How do seals return to their holes in the ice? New data may offer answers

drawing of seal equipped with video equipment on head and back

Image: Texas A&M University

Some Weddell seals will soon be packing video and data recorders to help researchers led by a Texas A&M University at Galveston professor learn how these deep-diving creatures are able to return from long distances to their breathing holes in ice.

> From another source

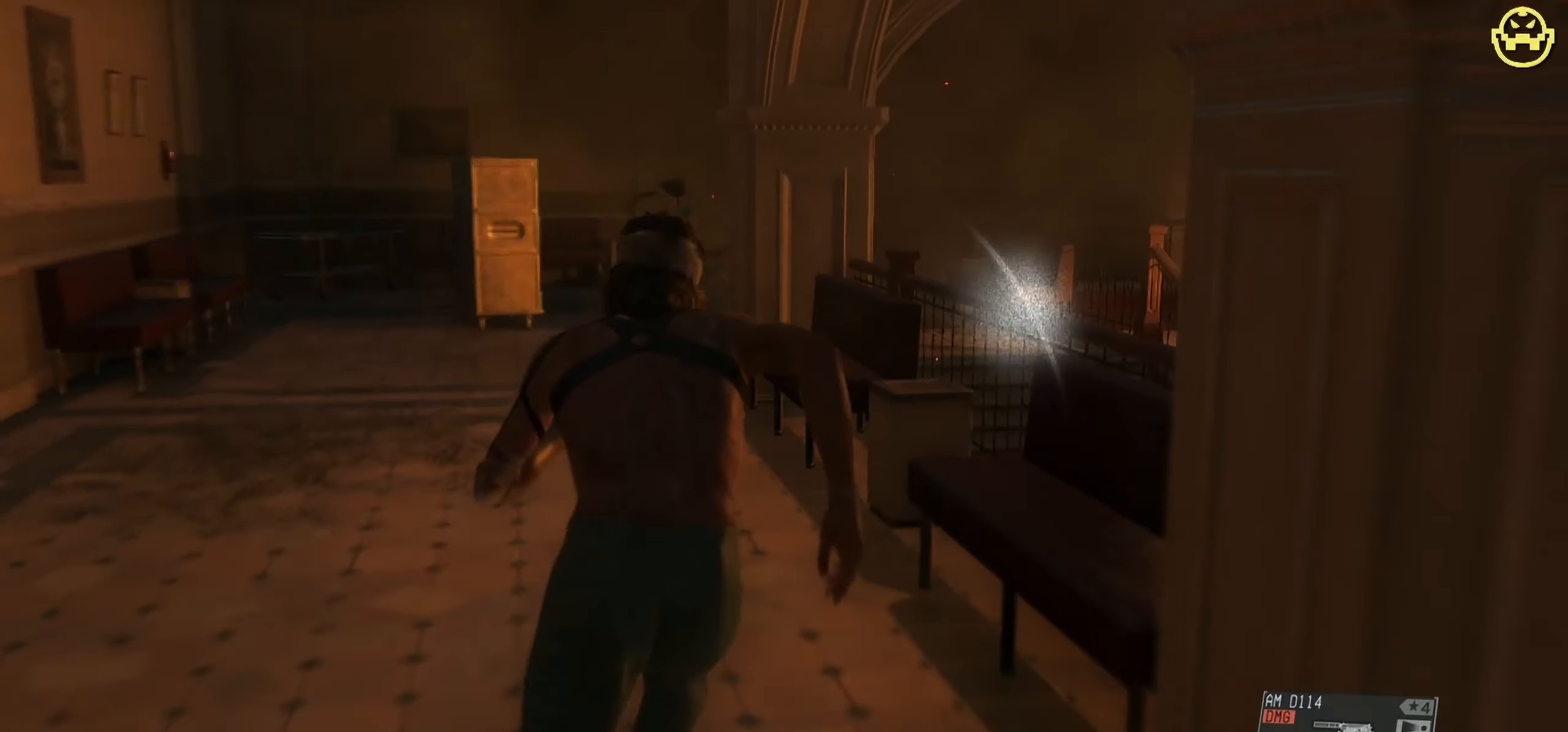
Gameplay with keyboard and mouse; each line is a JSON object with the keys and mouse buttons held at the frame after it. "events" lists presses ("down") and releases ("up") of "1", "2", "3", "4", "5", "a", "alt", "c", "caps_lock", "ctrl", "d", "e", "f", "g", "q", "r", "s", "shift", "space", "t", "tab", "v", "w", "x", "z", "mouse_left", "mouse_wheel" and "mouse_right" between this image and that frame as [ms after this image, input, new state], when the widget could be followed in between. "mouse_left", "mouse_wheel", "mouse_right" = the "left", "wheel", "right" buttons of the "mouse" list. No other keys are recorded. "wheel" means that the mouse wheel is clicked or scrolled. Not read: mouse_move.
{"keys": ["a", "shift", "w"], "mouse": [], "events": [[167, "a", "down"]]}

Randall Davis, a marine biologist who has studied the Weddell seal for 37 years, and colleagues Terrie Williams from the University of California-Santa Cruz and Lee Fuiman from the University of Texas, have a grant from the National Science Foundation to study the seals’ “magnetoreception,” a sensory system that allows an animal to detect the Earth’s geomagnetic field for orientation.

Weddell seals, native to Antarctica, can dive as deep as 2,600 feet below expansive, shore-fast ice in search of food, in any direction. But how they manage to return to their sparsely located breathing holes, most of them just a few feet in diameter, from over a mile away has always been something of a mystery.

“We noticed that these animals always found their way back, and they seemed to know exactly where the hole was located even during the Antarctic winter darkness,” Davis explains. “So what they are doing is very difficult as any human scuba diver without a compass has experienced. We didn’t understand how they managed to return every time.”

The team had previously observed the seals’ swimming patterns, which had characteristics similar to homing pigeons when setting their internal compass. This behavior enables them to return to their nests from long distances. The process, Davis says, is called “contouring behavior.”

“The behavior appears to be similar, except of course the seals are under the ice,” Davis adds. “We concluded that the seals are able to use the Earth’s geomagnetic field the same way we use a hand-held compass. Magnetoreception relies on the presence of magnetite, a crystal of iron oxide that is strongly magnetic, somewhere within the animal’s head.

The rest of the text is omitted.